MASALAH PENDIDIKAN DI INDONESIA
http://gurupintar.ut.ac.id/component/content/article/177-masalah-pendidikan-di-indonesia.html
Ada yang menarik dari penjelasan di atas" Pendidikan itu tanggung jawab siapa?". Nah, ironinya pendidikan di Indonesia ini masaih sarat dengan kebijakan-kebijakan, bahkan pengambilan keputusan yang terkadang tidak sangat mendidik. Hal ini sering kita temui diberbagai belahan wilayah Indonesia. Kekurangan tenaga pengajar, sarana yang tidak memadai, dan system yang masih memikirkan keuntungan-keuntungan sepihak. Keluhan-keluhan para guru, baik yang PNS , mau pun para sukarelawan , guru honor yang begitu minim dengan pengahsilannya, sehingga menjadi beban yang sangat berat, belum lagi adanya tingkat penyelewengan dana pendidikan di Indonesia yang banyak dilakukan oleh penyelenggara pendidikan itu sendiri.
Semestinya kita tak tertinggal jauh dengan negara-negara tetangga kita, jika tingkat korupsi di lembaga pendidikan ini tidak ada. Boleh kita lihat sebagai contohnya, ketika pengadaan barang-barang yang terkait dengan sarana pendidikan, bahkan pembangunan sarana pisik sekolah yang sarat dengan permainan anggaran. Maka jangan harapkan pendidikan kita akan lebih maju, jika hal itu masih saja melekat.
Coba sedikit kita lihat terkait rendahnya pendidikan di Indonesia.http://azharmind.blogspot.com/2012/02/kualitas-pendidikan-indonesia-ranking.html.
dan berapa penyebab rendahnya pendidikan kita seperti yang ditulis oleh Dede Fauzan, AMd (Guru SMKN 1 Pandeglang dan SMKN 10 Pandeglang)
7 Penyebab Kualitas Pendidikan di Indonesia Rendah – Satuan pendidikan
di Indonesia, mulai tahap SD hingga SMA, dianggap masih lemah dalam
banyak hal dibanding negara lain. Mulai dari sarana prasarana, tenaga
pendidik dan kependidikan serta kompetensi para lulusannya.
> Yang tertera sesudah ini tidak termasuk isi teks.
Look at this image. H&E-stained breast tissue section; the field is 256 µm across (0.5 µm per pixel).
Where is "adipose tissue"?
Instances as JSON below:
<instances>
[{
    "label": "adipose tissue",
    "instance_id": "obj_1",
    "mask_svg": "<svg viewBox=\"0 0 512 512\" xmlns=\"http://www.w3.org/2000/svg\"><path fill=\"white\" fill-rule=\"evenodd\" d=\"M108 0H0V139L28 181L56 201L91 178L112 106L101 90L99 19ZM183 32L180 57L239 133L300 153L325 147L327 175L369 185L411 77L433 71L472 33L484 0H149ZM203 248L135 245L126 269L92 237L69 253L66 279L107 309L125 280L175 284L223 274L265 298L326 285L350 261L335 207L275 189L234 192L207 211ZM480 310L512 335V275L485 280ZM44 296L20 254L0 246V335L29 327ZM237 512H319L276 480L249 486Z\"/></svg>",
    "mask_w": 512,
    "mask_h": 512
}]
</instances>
“Di tingkat SD/MI/SMP dan SMA hampir semua sekolah yang terakreditasi
memiliki titik lemah pada standar kelulusan, standar sarana dan prasana
dan tenaga pendidik dan kependidikan,”
tutur Ketua BAN-S/M, Abdul Mukti, dalam konferensi pers mengenai
Analisa Hasil Akreditasi 2008-2012, di Badan Akreditasi Nasional
Sekolah, di Gedung Mandikdasmen Kemdikbud, Jalan RS Fatmawati, Jakarta Selatan, Rabu (26/12). Ini ada tujuh penyebab kenapa mutu pendidikan di Indonesia berkurang
1. Pembelajaran hanya pada buku paket
Di indonesia telah berganti beberapa kurikulum dari KBK menjadi KTSP.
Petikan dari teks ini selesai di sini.